I am working with Java security policies and it's still rather new for me. I will like to be able to run the code directly as a launch configuration, so I have a debugger and all the other nice IDE stuff.

I can get it to work until I use the codebase attribute in the policy.

I have a class in the package application that creates a LoginContext. The policy file is located in the root of my project. With this content it works fine:

grant {
   permission javax.security.auth.AuthPermission "createLoginContext.Sample";
   permission javax.security.auth.AuthPermission "doAsPrivileged";
};

But when I add the codebase it fails with Cannot create LoginContext. access denied ("javax.security.auth.AuthPermission" "createLoginContext.Sample")
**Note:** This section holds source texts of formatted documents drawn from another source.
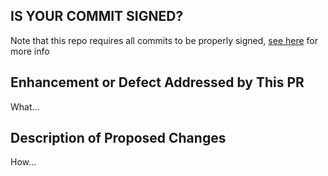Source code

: 
## IS YOUR COMMIT SIGNED?
Note that this repo requires all commits to be properly signed, [see here](https://docs.github.com/en/authentication/managing-commit-signature-verification/signing-commits) for more info

## Enhancement or Defect Addressed by This PR
What...

## Description of Proposed Changes
How...
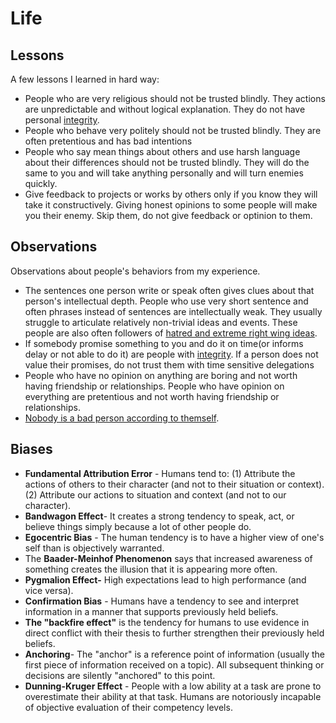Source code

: # Life

## Lessons

A few lessons I learned in hard way:

* People who are very religious should not be trusted blindly. They actions are unpredictable and without logical explanation. They do not have personal [integrity](https://en.wikipedia.org/wiki/Integrity).
* People who behave very politely should not be trusted blindly. They are often pretentious and has bad intentions
* People who say mean things about others and use harsh language about their differences should not be trusted blindly. They will do the same to you and will take anything personally and will turn enemies quickly. 
* Give feedback to projects or works by others only if you know they will take it constructively. Giving honest opinions to some people will make you their enemy. Skip them, do not give feedback or optinion to them.

## Observations

Observations about people's behaviors from my experience.

* The sentences one person write or speak often gives clues about that person's intellectual depth. People who use very short sentence and often phrases instead of sentences are intellectually weak. They usually struggle to articulate relatively non-trivial ideas and events. These people are also often followers of [hatred and extreme right wing ideas](../politics/hatred-hinduthwa-nationalism.md).
* If somebody promise something to you and do it on time\(or informs delay or not able to do it\) are people with [integrity](https://en.wikipedia.org/wiki/Integrity). If a person does not value their promises, do not trust them with time sensitive delegations
* People who have no opinion on anything are boring and not worth having friendship or relationships. People who have opinion on everything are pretentious and not worth having friendship or relationships. 
* [Nobody is a bad person according to themself](https://en.wikipedia.org/wiki/Self-justification).

## Biases

* **Fundamental Attribution Error** - Humans tend to: \(1\) Attribute the actions of others to their character \(and not to their situation or context\). \(2\) Attribute our actions to situation and context \(and not to our character\).
* **Bandwagon Effect**- It creates a strong tendency to speak, act, or believe things simply because a lot of other people do.
* **Egocentric Bias** - The human tendency is to have a higher view of one's self than is objectively warranted.
* The **Baader-Meinhof Phenomenon** says that increased awareness of something creates the illusion that it is appearing more often.
* **Pygmalion Effect-** High expectations lead to high performance \(and vice versa\).
* **Confirmation Bias** - Humans have a tendency to see and interpret information in a manner that supports previously held beliefs.
* **The "backfire effect"** is the tendency for humans to use evidence in direct conflict with their thesis to further strengthen their previously held beliefs.
* **Anchoring**- The "anchor" is a reference point of information \(usually the first piece of information received on a topic\). All subsequent thinking or decisions are silently "anchored" to this point.
* **Dunning-Kruger Effect** - People with a low ability at a task are prone to overestimate their ability at that task. Humans are notoriously incapable of objective evaluation of their competency levels.

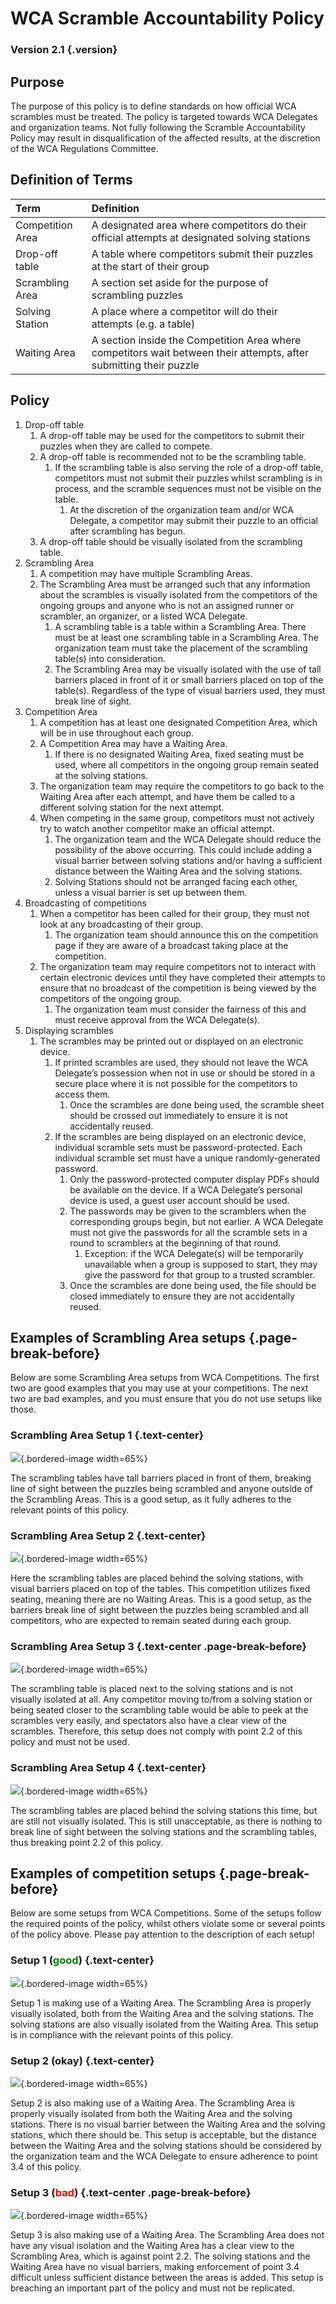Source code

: # WCA Scramble Accountability Policy

### Version 2.1 {.version}

## Purpose

The purpose of this policy is to define standards on how official WCA scrambles must be treated. The policy is targeted towards WCA Delegates and organization teams. Not fully following the Scramble Accountability Policy may result in disqualification of the affected results, at the discretion of the WCA Regulations Committee.

## Definition of Terms

| Term | Definition |
| :-- | :------ |
| Competition Area | A designated area where competitors do their official attempts at designated solving stations |
| Drop-off table | A table where competitors submit their puzzles at the start of their group |
| Scrambling Area | A section set aside for the purpose of scrambling puzzles |
| Solving Station | A place where a competitor will do their attempts (e.g. a table) |
| Waiting Area | A section inside the Competition Area where competitors wait between their attempts, after submitting their puzzle |

## Policy

1. Drop-off table
    1. A drop-off table may be used for the competitors to submit their puzzles when they are called to compete.
    2. A drop-off table is recommended not to be the scrambling table.
        1. If the scrambling table is also serving the role of a drop-off table, competitors must not submit their puzzles whilst scrambling is in process, and the scramble sequences must not be visible on the table.
            1. At the discretion of the organization team and/or WCA Delegate, a competitor may submit their puzzle to an official after scrambling has begun.
    3. A drop-off table should be visually isolated from the scrambling table.
2. Scrambling Area
    1. A competition may have multiple Scrambling Areas.
    2. The Scrambling Area must be arranged such that any information about the scrambles is visually isolated from the competitors of the ongoing groups and anyone who is not an assigned runner or scrambler, an organizer, or a listed WCA Delegate.
        1. A scrambling table is a table within a Scrambling Area. There must be at least one scrambling table in a Scrambling Area. The organization team must take the placement of the scrambling table(s) into consideration.
        2. The Scrambling Area may be visually isolated with the use of tall barriers placed in front of it or small barriers placed on top of the table(s). Regardless of the type of visual barriers used, they must break line of sight.
3. Competition Area
    1. A competition has at least one designated Competition Area, which will be in use throughout each group.
    2. A Competition Area may have a Waiting Area.
        1. If there is no designated Waiting Area, fixed seating must be used, where all competitors in the ongoing group remain seated at the solving stations.
    3. The organization team may require the competitors to go back to the Waiting Area after each attempt, and have them be called to a different solving station for the next attempt.
    4. When competing in the same group, competitors must not actively try to watch another competitor make an official attempt.
        1. The organization team and the WCA Delegate should reduce the possibility of the above occurring. This could include adding a visual barrier between solving stations and/or having a sufficient distance between the Waiting Area and the solving stations.
        2. Solving Stations should not be arranged facing each other, unless a visual barrier is set up between them.
4. Broadcasting of competitions
    1. When a competitor has been called for their group, they must not look at any broadcasting of their group.
        1. The organization team should announce this on the competition page if they are aware of a broadcast taking place at the competition.
    2. The organization team may require competitors not to interact with certain electronic devices until they have completed their attempts to ensure that no broadcast of the competition is being viewed by the competitors of the ongoing group.
        1. The organization team must consider the fairness of this and must receive approval from the WCA Delegate(s).
5. Displaying scrambles
    1. The scrambles may be printed out or displayed on an electronic device.
        1. If printed scrambles are used, they should not leave the WCA Delegate’s possession when not in use or should be stored in a secure place where it is not possible for the competitors to access them.
            1. Once the scrambles are done being used, the scramble sheet should be crossed out immediately to ensure it is not accidentally reused.
        2. If the scrambles are being displayed on an electronic device, individual scramble sets must be password-protected. Each individual scramble set must have a unique randomly-generated password.
            1. Only the password-protected computer display PDFs should be available on the device. If a WCA Delegate’s personal device is used, a guest user account should be used.
            2. The passwords may be given to the scramblers when the corresponding groups begin, but not earlier. A WCA Delegate must not give the passwords for all the scramble sets in a round to scramblers at the beginning of that round.
                1. Exception: if the WCA Delegate(s) will be temporarily unavailable when a group is supposed to start, they may give the password for that group to a trusted scrambler.
            3. Once the scrambles are done being used, the file should be closed immediately to ensure they are not accidentally reused.

## Examples of Scrambling Area setups {.page-break-before}

Below are some Scrambling Area setups from WCA Competitions. The first two are good examples that you may use at your competitions. The next two are bad examples, and you must ensure that you do not use setups like those.

### Scrambling Area Setup 1 {.text-center}

![](images/good-scrambling-area-2.jpg){.bordered-image width=65%}

The scrambling tables have tall barriers placed in front of them, breaking line of sight between the puzzles being scrambled and anyone outside of the Scrambling Areas. This is a good setup, as it fully adheres to the relevant points of this policy.

### Scrambling Area Setup 2 {.text-center}

![](images/good-scrambling-area-1.jpg){.bordered-image width=65%}

Here the scrambling tables are placed behind the solving stations, with visual barriers placed on top of the tables. This competition utilizes fixed seating, meaning there are no Waiting Areas. This is a good setup, as the barriers break line of sight between the puzzles being scrambled and all competitors, who are expected to remain seated during each group.

### Scrambling Area Setup 3 {.text-center .page-break-before}

![](images/bad-scrambling-area-1.jpg){.bordered-image width=65%}

The scrambling table is placed next to the solving stations and is not visually isolated at all. Any competitor moving to/from a solving station or being seated closer to the scrambling table would be able to peek at the scrambles very easily, and spectators also have a clear view of the scrambles. Therefore, this setup does not comply with point 2.2 of this policy and must not be used.

### Scrambling Area Setup 4 {.text-center}

![](images/bad-scrambling-area-2.jpg){.bordered-image width=65%}

The scrambling tables are placed behind the solving stations this time, but are still not visually isolated. This is still unacceptable, as there is nothing to break line of sight between the solving stations and the scrambling tables, thus breaking point 2.2 of this policy.

## Examples of competition setups {.page-break-before}

Below are some setups from WCA Competitions. Some of the setups follow the required points of the policy, whilst others violate some or several points of the policy above. Please pay attention to the description of each setup!

### Setup 1 (<span style="color: green">good</span>) {.text-center}

![](images/nordic-champs-2019.png){.bordered-image width=65%}

Setup 1 is making use of a Waiting Area. The Scrambling Area is properly visually isolated, both from the Waiting Area and the solving stations. The solving stations are also visually isolated from the Waiting Area. This setup is in compliance with the relevant points of this policy.

### Setup 2 (okay) {.text-center}

![](images/latvian-open-2019.png){.bordered-image width=65%}

Setup 2 is also making use of a Waiting Area. The Scrambling Area is properly visually isolated from both the Waiting Area and the solving stations. There is no visual barrier between the Waiting Area and the solving stations, which there should be. This setup is acceptable, but the distance between the Waiting Area and the solving stations should be considered by the organization team and the WCA Delegate to ensure adherence to point 3.4 of this policy.

### Setup 3 (<span style="color: red">bad</span>) {.text-center .page-break-before}

![](images/manchester-2018.png){.bordered-image width=65%}

Setup 3 is also making use of a Waiting Area. The Scrambling Area does not have any visual isolation and the Waiting Area has a clear view to the Scrambling Area, which is against point 2.2. The solving stations and the Waiting Area have no visual barriers, making enforcement of point 3.4 difficult unless sufficient distance between the areas is added. This setup is breaching an important part of the policy and must not be replicated.
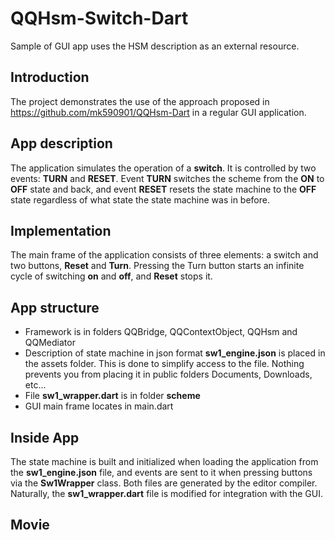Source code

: # QQHsm-Switch-Dart
Sample of GUI app uses the HSM description as an external resource.

## Introduction
The project demonstrates the use of the approach proposed in https://github.com/mk590901/QQHsm-Dart in a regular GUI application.

## App description
The application simulates the operation of a __switch__. It is controlled by two events: __TURN__ and __RESET__. Event __TURN__ switches the scheme from the __ON__ to __OFF__ state and back, and event __RESET__ resets the state machine to the __OFF__ state regardless of what state the state machine was in before.

## Implementation
The main frame of the application consists of three elements: a switch and two buttons, __Reset__ and __Turn__. Pressing the Turn button starts an infinite cycle of switching __on__ and __off__, and __Reset__ stops it.

## App structure
* Framework is in folders QQBridge, QQContextObject, QQHsm and QQMediator
* Description of state machine in json format __sw1_engine.json__ is placed in the assets folder. This is done to simplify access to the file. Nothing prevents you from placing it in public folders Documents, Downloads, etc...
* File __sw1_wrapper.dart__ is in folder __scheme__
* GUI main frame locates in main.dart

## Inside App
The state machine is built and initialized when loading the application from the __sw1_engine.json__ file, and events are sent to it when pressing buttons via the __Sw1Wrapper__ class. Both files are generated by the editor compiler. Naturally, the __sw1_wrapper.dart__ file is modified for integration with the GUI.

## Movie
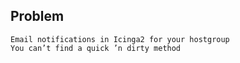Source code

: ## Problem
    Email notifications in Icinga2 for your hostgroup
    You can’t find a quick ’n dirty method

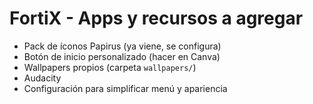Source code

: # FortiX - Apps y recursos a agregar

- Pack de íconos Papirus (ya viene, se configura)
- Botón de inicio personalizado (hacer en Canva)
- Wallpapers propios (carpeta `wallpapers/`)
- Audacity
- Configuración para simplificar menú y apariencia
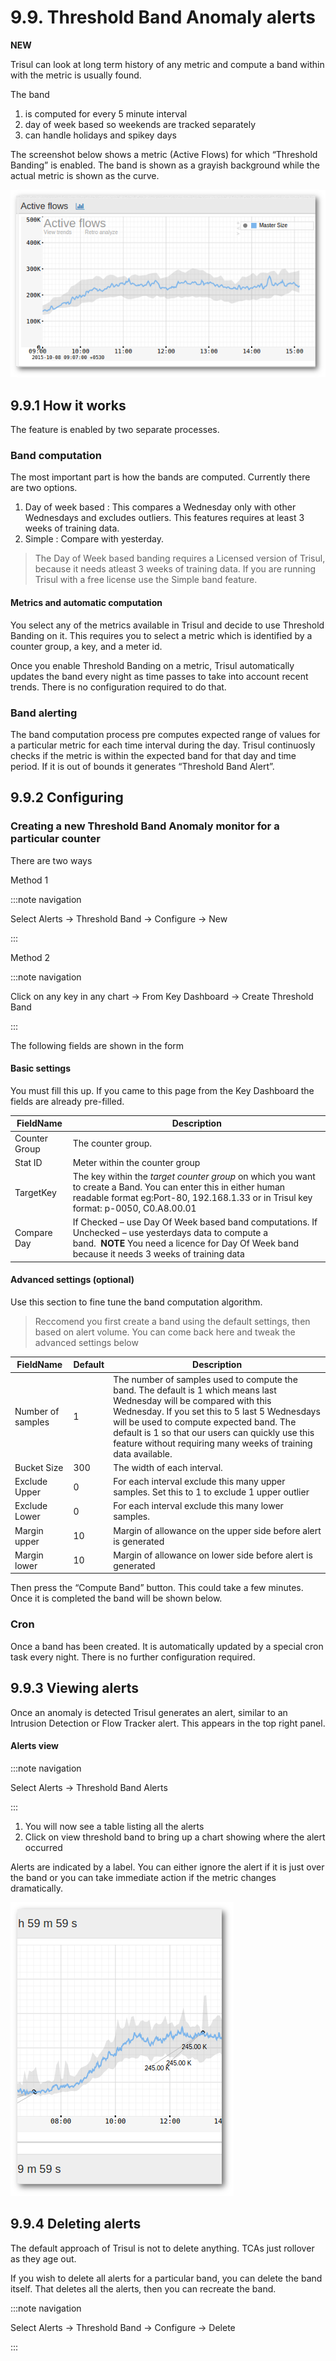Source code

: # 9.9. Threshold Band Anomaly alerts

**NEW**

Trisul can look at long term history of any metric and compute a band within with the metric is usually found.

The band

1. is computed for every 5 minute interval
2. day of week based so weekends are tracked separately
3. can handle holidays and spikey days

The screenshot below shows a metric (Active Flows) for which 
“Threshold Banding” is enabled. The band is shown as a grayish 
background while the actual metric is shown as the curve.

![](image/tband1.png)

## 9.9.1 How it works

The feature is enabled by two separate processes.

### Band computation

The most important part is how the bands are computed. Currently there are two options.

1. Day of week based : This compares a Wednesday only with other 
   Wednesdays and excludes outliers. This features requires at least 3 
   weeks of training data.
2. Simple : Compare with yesterday.

> The Day of Week based banding requires a Licensed version of Trisul, because it needs atleast 3 weeks of training data. If you are running Trisul with a free license use the Simple band feature.

#### Metrics and automatic computation

You select any of the metrics available in Trisul and decide to use 
Threshold Banding on it. This requires you to select a metric which is 
identified by a counter group, a key, and a meter id.

Once you enable Threshold Banding on a metric, Trisul automatically 
updates the band every night as time passes to take into account recent 
trends. There is no configuration required to do that.

### Band alerting

The band computation process pre computes expected range of values 
for a particular metric for each time interval during the day. Trisul 
continuosly checks if the metric is within the expected band for that 
day and time period. If it is out of bounds it generates “Threshold Band
 Alert”.

## 9.9.2 Configuring

### Creating a new Threshold Band Anomaly monitor for a particular counter

There are two ways

Method 1

:::note navigation

Select Alerts → Threshold Band → Configure → New

:::

Method 2

:::note navigation

Click on any key in any chart → From Key Dashboard → Create Threshold Band

:::

The following fields are shown in the form

#### Basic settings

You must fill this up. If you came to this page from the Key Dashboard the fields are already pre-filled.

| FieldName     | Description                                                                                                                                                                                             |
| ------------- | ------------------------------------------------------------------------------------------------------------------------------------------------------------------------------------------------------- |
| Counter Group | The counter group.                                                                                                                                                                                      |
| Stat ID       | Meter within the counter group                                                                                                                                                                          |
| TargetKey     | The key within the *target counter group* on which you want to create a Band. You can enter this in either human readable format eg:Port-80, 192.168.1.33 or in Trisul key format: p-0050, C0.A8.00.01  |
| Compare Day   | If Checked – use Day Of Week based band computations. If Unchecked – use yesterdays data to compute a band.  **NOTE** You need a licence for Day Of Week band because it needs 3 weeks of training data |

#### Advanced settings (optional)

Use this section to fine tune the band computation algorithm.

> Reccomend you first create a band using the default settings, then based on alert volume. You can come back here and tweak the advanced settings below

| FieldName         | Default | Description                                                                                                                                                                                                                                                                                                                              |
| ----------------- | ------- | ---------------------------------------------------------------------------------------------------------------------------------------------------------------------------------------------------------------------------------------------------------------------------------------------------------------------------------------- |
| Number of samples | 1       | The number of samples used to compute the band. The default is 1 which means last Wednesday will be compared with this Wednesday. If you set this to 5 last 5 Wednesdays will be used to compute expected band. The default is 1 so that our users can quickly use this feature without requiring many weeks of training data available. |
| Bucket Size       | 300     | The width of each interval.                                                                                                                                                                                                                                                                                                              |
| Exclude Upper     | 0       | For each interval exclude this many upper samples. Set this to 1 to exclude 1 upper outlier                                                                                                                                                                                                                                              |
| Exclude Lower     | 0       | For each interval exclude this many lower samples.                                                                                                                                                                                                                                                                                       |
| Margin upper      | 10      | Margin of allowance on the upper side before alert is generated                                                                                                                                                                                                                                                                          |
| Margin lower      | 10      | Margin of allowance on lower side before alert is generated                                                                                                                                                                                                                                                                              |

Then press the “Compute Band” button. This could take a few minutes. Once it is completed the band will be shown below.

### Cron

Once a band has been created. It is automatically updated by a 
special cron task every night. There is no further configuration 
required.

## 9.9.3 Viewing alerts

Once an anomaly is detected Trisul generates an alert, similar to an 
Intrusion Detection or Flow Tracker alert. This appears in the top right
 panel.

#### Alerts view

:::note navigation

Select Alerts → Threshold Band Alerts

:::

1. You will now see a table listing all the alerts
2. Click on view threshold band to bring up a chart showing where the alert occurred

Alerts are indicated by a label. You can either ignore the alert if 
it is just over the band or you can take immediate action if the metric 
changes dramatically.

![](image/tband3.png)

## 9.9.4 Deleting alerts

The default approach of Trisul is not to delete anything. TCAs just rollover as they age out.

If you wish to delete all alerts for a particular band, you can 
delete the band itself. That deletes all the alerts, then you can 
recreate the band.

:::note navigation

Select Alerts → Threshold Band → Configure → Delete

:::
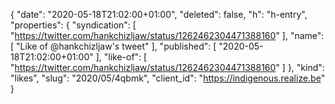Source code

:{
  "date": "2020-05-18T21:02:00+01:00",
  "deleted": false,
  "h": "h-entry",
  "properties": {
    "syndication": [
      "https://twitter.com/hankchizljaw/status/1262462304471388160"
    ],
    "name": [
      "Like of @hankchizljaw's tweet"
    ],
    "published": [
      "2020-05-18T21:02:00+01:00"
    ],
    "like-of": [
      "https://twitter.com/hankchizljaw/status/1262462304471388160"
    ]
  },
  "kind": "likes",
  "slug": "2020/05/4qbmk",
  "client_id": "https://indigenous.realize.be"
}
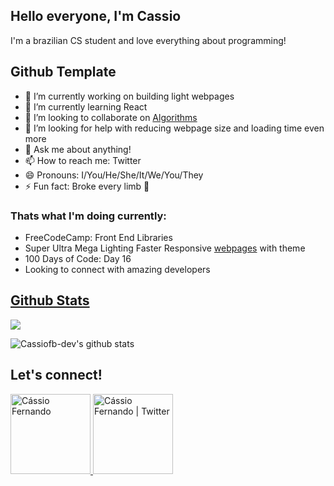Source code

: 
## Hello everyone, I'm Cassio
I'm a brazilian CS student and love everything about programming!
## Github Template
- 🔭 I’m currently working on building light webpages
- 🌱 I’m currently learning React
- 👯 I’m looking to collaborate on <a href="cassiofb-dev.github.io/algorithms/">Algorithms</a>
- 🤔 I’m looking for help with reducing webpage size and loading time even more
- 💬 Ask me about anything!
- 📫 How to reach me: Twitter
- 😄 Pronouns: I/You/He/She/It/We/You/They
- ⚡ Fun fact: Broke every limb 🤣
### Thats what I'm doing currently:
- FreeCodeCamp: Front End Libraries
- Super Ultra Mega Lighting Faster Responsive <a href="https://cassiofb-dev.github.io/celer/" target="_blank">webpages</a> with theme
- 100 Days of Code: Day 16
- Looking to connect with amazing developers
## <a href="https://github.com/anuraghazra/github-readme-stats" target="_blank">Github Stats</a>
<img src="https://github-readme-stats.anuraghazra1.vercel.app/api/top-langs/?username=cassiofb-dev&layout=compact&theme=dracula" />

![Cassiofb-dev's github stats](https://github-readme-stats.vercel.app/api?username=cassiofb-dev&show_icons=true&theme=dracula)
## Let's connect!
<a href="https://twitter.com/cassiofb_dev" target="_blank">
  <img width="128px" alt="Cássio Fernando" src="https://cdn.svgporn.com/logos/twitter.svg" />
</a>
<img width="128px" alt="Cássio Fernando | Twitter" src="https://i.imgur.com/NNMScon.png" />

<!--
### Hi there 👋


**cassiofb-dev/cassiofb-dev** is a ✨ _special_ ✨ repository because its `README.md` (this file) appears on your GitHub profile.

Here are some ideas to get you started:

- 🔭 I’m currently working on ...
- 🌱 I’m currently learning ...
- 👯 I’m looking to collaborate on ...
- 🤔 I’m looking for help with ...
- 💬 Ask me about ...
- 📫 How to reach me: ...
- 😄 Pronouns: ...
- ⚡ Fun fact: ...
-->

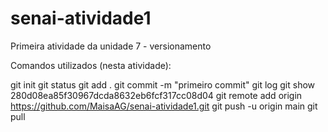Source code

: # senai-atividade1
Primeira atividade da unidade 7 - versionamento

Comandos utilizados (nesta atividade):

git init
git status
git add .
git commit -m "primeiro commit"
git log
git show 280d08ea85f30967dcda8632eb6fcf317cc08d04
git remote add origin https://github.com/MaisaAG/senai-atividade1.git
git push -u origin main
git pull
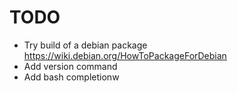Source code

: # TODO

* Try build of a debian package https://wiki.debian.org/HowToPackageForDebian
* Add version command
* Add bash completionw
grant codebase "file:./bin/application/-" {
   permission javax.security.auth.AuthPermission "createLoginContext.Sample";
   permission javax.security.auth.AuthPermission "doAsPrivileged";
};

I have tried these values for codebase

  1. file:application/-
  2. file:./application/-
  3. file:bin/application/-
  4. file:./bin/application/-
  5. file:C:/Full Path/to/project/bin/application/-
  6. file://C:/Full Path/to/project/bin/application/-

(In case it matters: The full path includes spaces)


Solution

  • I managed to find the problem using JAAS's debug output, which I can really recommend.

    In short the codebase is always the binary root folder (or jar) not the package folder containing the class file. In my case it meant that the codebase of all classes was path/to/project/bin which didn't match path/to/project/bin/application/- specified in the policy.

    To solve this one needs to have multiple bin-folders or "output folder" as Eclipse name them. To get this:

    1. Go into Project Properties > Java Build Path and select the Source tab
    2. Activate Allow output folders for source folders
    3. Add as many source folders you like, by clicking Add Folder
    4. For each source folder, specify the output folder by first selecting the output folder item and then click edit.

    Mark of important buttons in Project Properties

    After this you can have the policy point to each folder like this

    grant codebase "file:binLogin/-" {
        permission javax.security.auth.AuthPermission "modifyPrincipals";
    };
    
    grant codebase "file:binApp/-" {
       permission javax.security.auth.AuthPermission "createLoginContext.Sample";
       permission javax.security.auth.AuthPermission "doAsPrivileged";
    };
    

    I hope this might help others in the future.